▶ **What you need to do**
Copy out every entry below word for word, changing nothing.

▶ **The input**
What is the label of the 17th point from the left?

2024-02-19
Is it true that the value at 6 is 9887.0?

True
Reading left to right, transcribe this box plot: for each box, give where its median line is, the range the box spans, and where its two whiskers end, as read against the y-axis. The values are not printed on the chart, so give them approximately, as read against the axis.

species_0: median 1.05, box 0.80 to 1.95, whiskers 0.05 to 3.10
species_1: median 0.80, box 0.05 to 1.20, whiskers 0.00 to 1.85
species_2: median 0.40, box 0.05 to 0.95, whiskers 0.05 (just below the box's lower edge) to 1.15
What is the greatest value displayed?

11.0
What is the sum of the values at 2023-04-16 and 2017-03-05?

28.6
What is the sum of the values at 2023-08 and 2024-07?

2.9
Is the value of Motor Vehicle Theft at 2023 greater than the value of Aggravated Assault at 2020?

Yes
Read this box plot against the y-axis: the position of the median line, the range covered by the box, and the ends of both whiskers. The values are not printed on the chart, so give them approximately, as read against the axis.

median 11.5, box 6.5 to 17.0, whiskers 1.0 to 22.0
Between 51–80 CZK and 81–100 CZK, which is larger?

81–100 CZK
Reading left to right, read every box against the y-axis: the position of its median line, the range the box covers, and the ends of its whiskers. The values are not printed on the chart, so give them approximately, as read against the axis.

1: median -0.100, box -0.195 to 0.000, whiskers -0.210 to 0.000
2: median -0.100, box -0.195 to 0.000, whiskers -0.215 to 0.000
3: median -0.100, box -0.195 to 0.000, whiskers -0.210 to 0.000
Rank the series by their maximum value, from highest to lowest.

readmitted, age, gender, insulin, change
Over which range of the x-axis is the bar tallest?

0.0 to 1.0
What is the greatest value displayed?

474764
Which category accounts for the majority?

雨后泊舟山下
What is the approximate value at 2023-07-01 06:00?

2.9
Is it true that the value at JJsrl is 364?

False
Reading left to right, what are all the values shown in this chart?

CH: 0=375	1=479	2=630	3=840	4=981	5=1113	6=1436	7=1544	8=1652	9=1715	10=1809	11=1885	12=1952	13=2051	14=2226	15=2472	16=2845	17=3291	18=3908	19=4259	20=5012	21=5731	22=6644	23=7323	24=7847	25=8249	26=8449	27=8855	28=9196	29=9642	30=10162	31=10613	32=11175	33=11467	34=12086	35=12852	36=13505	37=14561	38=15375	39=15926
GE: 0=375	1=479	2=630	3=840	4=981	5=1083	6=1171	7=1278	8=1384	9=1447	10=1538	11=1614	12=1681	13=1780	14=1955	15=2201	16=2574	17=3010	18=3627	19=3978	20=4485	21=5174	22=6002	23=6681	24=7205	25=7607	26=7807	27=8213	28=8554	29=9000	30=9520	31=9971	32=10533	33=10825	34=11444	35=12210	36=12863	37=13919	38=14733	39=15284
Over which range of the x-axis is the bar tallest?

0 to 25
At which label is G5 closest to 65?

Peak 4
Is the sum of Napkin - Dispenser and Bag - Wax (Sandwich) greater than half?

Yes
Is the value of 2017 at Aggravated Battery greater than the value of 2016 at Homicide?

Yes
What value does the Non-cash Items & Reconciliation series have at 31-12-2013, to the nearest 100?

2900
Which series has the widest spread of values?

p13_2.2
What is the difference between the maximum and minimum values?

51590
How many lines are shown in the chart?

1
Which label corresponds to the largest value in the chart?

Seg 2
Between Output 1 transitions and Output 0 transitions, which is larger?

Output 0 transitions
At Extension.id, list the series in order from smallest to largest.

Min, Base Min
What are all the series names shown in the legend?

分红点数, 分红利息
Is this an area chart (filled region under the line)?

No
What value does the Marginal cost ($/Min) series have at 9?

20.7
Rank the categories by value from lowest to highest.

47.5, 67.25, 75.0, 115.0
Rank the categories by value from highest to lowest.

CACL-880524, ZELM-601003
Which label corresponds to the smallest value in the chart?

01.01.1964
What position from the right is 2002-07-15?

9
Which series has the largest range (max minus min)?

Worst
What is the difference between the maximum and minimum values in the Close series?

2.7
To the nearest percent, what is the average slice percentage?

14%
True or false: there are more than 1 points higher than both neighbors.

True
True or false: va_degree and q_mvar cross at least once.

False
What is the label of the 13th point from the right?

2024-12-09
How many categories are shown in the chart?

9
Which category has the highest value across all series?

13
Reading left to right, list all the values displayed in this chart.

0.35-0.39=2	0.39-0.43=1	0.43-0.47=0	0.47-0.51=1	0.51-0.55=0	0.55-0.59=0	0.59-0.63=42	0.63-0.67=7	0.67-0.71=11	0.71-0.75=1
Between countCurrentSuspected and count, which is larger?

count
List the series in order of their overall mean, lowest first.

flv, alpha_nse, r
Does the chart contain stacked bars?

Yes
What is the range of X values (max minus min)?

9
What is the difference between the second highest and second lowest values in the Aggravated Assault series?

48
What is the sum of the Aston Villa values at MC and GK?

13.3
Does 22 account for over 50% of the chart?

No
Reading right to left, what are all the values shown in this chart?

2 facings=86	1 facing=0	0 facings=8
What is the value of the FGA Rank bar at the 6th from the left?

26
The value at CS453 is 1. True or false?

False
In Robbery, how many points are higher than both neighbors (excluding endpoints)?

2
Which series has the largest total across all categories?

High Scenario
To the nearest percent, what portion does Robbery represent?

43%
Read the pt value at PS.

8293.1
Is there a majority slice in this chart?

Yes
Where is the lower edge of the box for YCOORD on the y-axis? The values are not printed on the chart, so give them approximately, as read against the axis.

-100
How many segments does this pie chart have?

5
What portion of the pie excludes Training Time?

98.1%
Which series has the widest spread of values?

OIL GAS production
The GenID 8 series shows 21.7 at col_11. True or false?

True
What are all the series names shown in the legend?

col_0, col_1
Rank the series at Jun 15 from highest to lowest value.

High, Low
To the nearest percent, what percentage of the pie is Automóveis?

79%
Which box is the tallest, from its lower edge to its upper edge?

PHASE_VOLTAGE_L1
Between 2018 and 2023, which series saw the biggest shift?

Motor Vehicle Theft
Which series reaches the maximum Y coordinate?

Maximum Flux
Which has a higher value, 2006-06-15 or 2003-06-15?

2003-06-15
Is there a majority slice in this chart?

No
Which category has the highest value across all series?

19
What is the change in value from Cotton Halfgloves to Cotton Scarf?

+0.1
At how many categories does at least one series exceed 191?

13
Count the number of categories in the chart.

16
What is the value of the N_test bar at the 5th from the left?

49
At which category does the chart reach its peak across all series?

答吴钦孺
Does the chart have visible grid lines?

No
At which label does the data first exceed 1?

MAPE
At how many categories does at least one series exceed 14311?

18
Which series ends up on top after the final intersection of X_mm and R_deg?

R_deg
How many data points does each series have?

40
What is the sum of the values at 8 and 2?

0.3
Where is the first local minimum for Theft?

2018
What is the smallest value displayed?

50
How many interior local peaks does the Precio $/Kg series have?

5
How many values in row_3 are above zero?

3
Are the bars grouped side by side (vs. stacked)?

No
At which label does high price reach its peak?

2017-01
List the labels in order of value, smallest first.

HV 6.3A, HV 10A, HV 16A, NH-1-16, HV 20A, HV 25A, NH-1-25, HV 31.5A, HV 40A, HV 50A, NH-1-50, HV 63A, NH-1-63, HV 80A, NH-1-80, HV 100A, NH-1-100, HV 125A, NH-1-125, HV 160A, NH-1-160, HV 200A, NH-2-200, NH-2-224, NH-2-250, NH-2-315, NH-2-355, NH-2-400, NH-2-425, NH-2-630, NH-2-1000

▶ **Response for this exercise**
What is the label of the 17th point from the left?

2024-02-19
Is it true that the value at 6 is 9887.0?

True
Reading left to right, transcribe this box plot: for each box, give where its median line is, the range the box spans, and where its two whiskers end, as read against the y-axis. The values are not printed on the chart, so give them approximately, as read against the axis.

species_0: median 1.05, box 0.80 to 1.95, whiskers 0.05 to 3.10
species_1: median 0.80, box 0.05 to 1.20, whiskers 0.00 to 1.85
species_2: median 0.40, box 0.05 to 0.95, whiskers 0.05 (just below the box's lower edge) to 1.15
What is the greatest value displayed?

11.0
What is the sum of the values at 2023-04-16 and 2017-03-05?

28.6
What is the sum of the values at 2023-08 and 2024-07?

2.9
Is the value of Motor Vehicle Theft at 2023 greater than the value of Aggravated Assault at 2020?

Yes
Read this box plot against the y-axis: the position of the median line, the range covered by the box, and the ends of both whiskers. The values are not printed on the chart, so give them approximately, as read against the axis.

median 11.5, box 6.5 to 17.0, whiskers 1.0 to 22.0
Between 51–80 CZK and 81–100 CZK, which is larger?

81–100 CZK
Reading left to right, read every box against the y-axis: the position of its median line, the range the box covers, and the ends of its whiskers. The values are not printed on the chart, so give them approximately, as read against the axis.

1: median -0.100, box -0.195 to 0.000, whiskers -0.210 to 0.000
2: median -0.100, box -0.195 to 0.000, whiskers -0.215 to 0.000
3: median -0.100, box -0.195 to 0.000, whiskers -0.210 to 0.000
Rank the series by their maximum value, from highest to lowest.

readmitted, age, gender, insulin, change
Over which range of the x-axis is the bar tallest?

0.0 to 1.0
What is the greatest value displayed?

474764
Which category accounts for the majority?

雨后泊舟山下
What is the approximate value at 2023-07-01 06:00?

2.9
Is it true that the value at JJsrl is 364?

False
Reading left to right, what are all the values shown in this chart?

CH: 0=375	1=479	2=630	3=840	4=981	5=1113	6=1436	7=1544	8=1652	9=1715	10=1809	11=1885	12=1952	13=2051	14=2226	15=2472	16=2845	17=3291	18=3908	19=4259	20=5012	21=5731	22=6644	23=7323	24=7847	25=8249	26=8449	27=8855	28=9196	29=9642	30=10162	31=10613	32=11175	33=11467	34=12086	35=12852	36=13505	37=14561	38=15375	39=15926
GE: 0=375	1=479	2=630	3=840	4=981	5=1083	6=1171	7=1278	8=1384	9=1447	10=1538	11=1614	12=1681	13=1780	14=1955	15=2201	16=2574	17=3010	18=3627	19=3978	20=4485	21=5174	22=6002	23=6681	24=7205	25=7607	26=7807	27=8213	28=8554	29=9000	30=9520	31=9971	32=10533	33=10825	34=11444	35=12210	36=12863	37=13919	38=14733	39=15284
Over which range of the x-axis is the bar tallest?

0 to 25
At which label is G5 closest to 65?

Peak 4
Is the sum of Napkin - Dispenser and Bag - Wax (Sandwich) greater than half?

Yes
Is the value of 2017 at Aggravated Battery greater than the value of 2016 at Homicide?

Yes
What value does the Non-cash Items & Reconciliation series have at 31-12-2013, to the nearest 100?

2900
Which series has the widest spread of values?

p13_2.2
What is the difference between the maximum and minimum values?

51590
How many lines are shown in the chart?

1
Which label corresponds to the largest value in the chart?

Seg 2
Between Output 1 transitions and Output 0 transitions, which is larger?

Output 0 transitions
At Extension.id, list the series in order from smallest to largest.

Min, Base Min
What are all the series names shown in the legend?

分红点数, 分红利息
Is this an area chart (filled region under the line)?

No
What value does the Marginal cost ($/Min) series have at 9?

20.7
Rank the categories by value from lowest to highest.

47.5, 67.25, 75.0, 115.0
Rank the categories by value from highest to lowest.

CACL-880524, ZELM-601003
Which label corresponds to the smallest value in the chart?

01.01.1964
What position from the right is 2002-07-15?

9
Which series has the largest range (max minus min)?

Worst
What is the difference between the maximum and minimum values in the Close series?

2.7
To the nearest percent, what is the average slice percentage?

14%
True or false: there are more than 1 points higher than both neighbors.

True
True or false: va_degree and q_mvar cross at least once.

False
What is the label of the 13th point from the right?

2024-12-09
How many categories are shown in the chart?

9
Which category has the highest value across all series?

13
Reading left to right, list all the values displayed in this chart.

0.35-0.39=2	0.39-0.43=1	0.43-0.47=0	0.47-0.51=1	0.51-0.55=0	0.55-0.59=0	0.59-0.63=42	0.63-0.67=7	0.67-0.71=11	0.71-0.75=1
Between countCurrentSuspected and count, which is larger?

count
List the series in order of their overall mean, lowest first.

flv, alpha_nse, r
Does the chart contain stacked bars?

Yes
What is the range of X values (max minus min)?

9
What is the difference between the second highest and second lowest values in the Aggravated Assault series?

48
What is the sum of the Aston Villa values at MC and GK?

13.3
Does 22 account for over 50% of the chart?

No
Reading right to left, what are all the values shown in this chart?

2 facings=86	1 facing=0	0 facings=8
What is the value of the FGA Rank bar at the 6th from the left?

26
The value at CS453 is 1. True or false?

False
In Robbery, how many points are higher than both neighbors (excluding endpoints)?

2
Which series has the largest total across all categories?

High Scenario
To the nearest percent, what portion does Robbery represent?

43%
Read the pt value at PS.

8293.1
Is there a majority slice in this chart?

Yes
Where is the lower edge of the box for YCOORD on the y-axis? The values are not printed on the chart, so give them approximately, as read against the axis.

-100
How many segments does this pie chart have?

5
What portion of the pie excludes Training Time?

98.1%
Which series has the widest spread of values?

OIL GAS production
The GenID 8 series shows 21.7 at col_11. True or false?

True
What are all the series names shown in the legend?

col_0, col_1
Rank the series at Jun 15 from highest to lowest value.

High, Low
To the nearest percent, what percentage of the pie is Automóveis?

79%
Which box is the tallest, from its lower edge to its upper edge?

PHASE_VOLTAGE_L1
Between 2018 and 2023, which series saw the biggest shift?

Motor Vehicle Theft
Which series reaches the maximum Y coordinate?

Maximum Flux
Which has a higher value, 2006-06-15 or 2003-06-15?

2003-06-15
Is there a majority slice in this chart?

No
Which category has the highest value across all series?

19
What is the change in value from Cotton Halfgloves to Cotton Scarf?

+0.1
At how many categories does at least one series exceed 191?

13
Count the number of categories in the chart.

16
What is the value of the N_test bar at the 5th from the left?

49
At which category does the chart reach its peak across all series?

答吴钦孺
Does the chart have visible grid lines?

No
At which label does the data first exceed 1?

MAPE
At how many categories does at least one series exceed 14311?

18
Which series ends up on top after the final intersection of X_mm and R_deg?

R_deg
How many data points does each series have?

40
What is the sum of the values at 8 and 2?

0.3
Where is the first local minimum for Theft?

2018
What is the smallest value displayed?

50
How many interior local peaks does the Precio $/Kg series have?

5
How many values in row_3 are above zero?

3
Are the bars grouped side by side (vs. stacked)?

No
At which label does high price reach its peak?

2017-01
List the labels in order of value, smallest first.

HV 6.3A, HV 10A, HV 16A, NH-1-16, HV 20A, HV 25A, NH-1-25, HV 31.5A, HV 40A, HV 50A, NH-1-50, HV 63A, NH-1-63, HV 80A, NH-1-80, HV 100A, NH-1-100, HV 125A, NH-1-125, HV 160A, NH-1-160, HV 200A, NH-2-200, NH-2-224, NH-2-250, NH-2-315, NH-2-355, NH-2-400, NH-2-425, NH-2-630, NH-2-1000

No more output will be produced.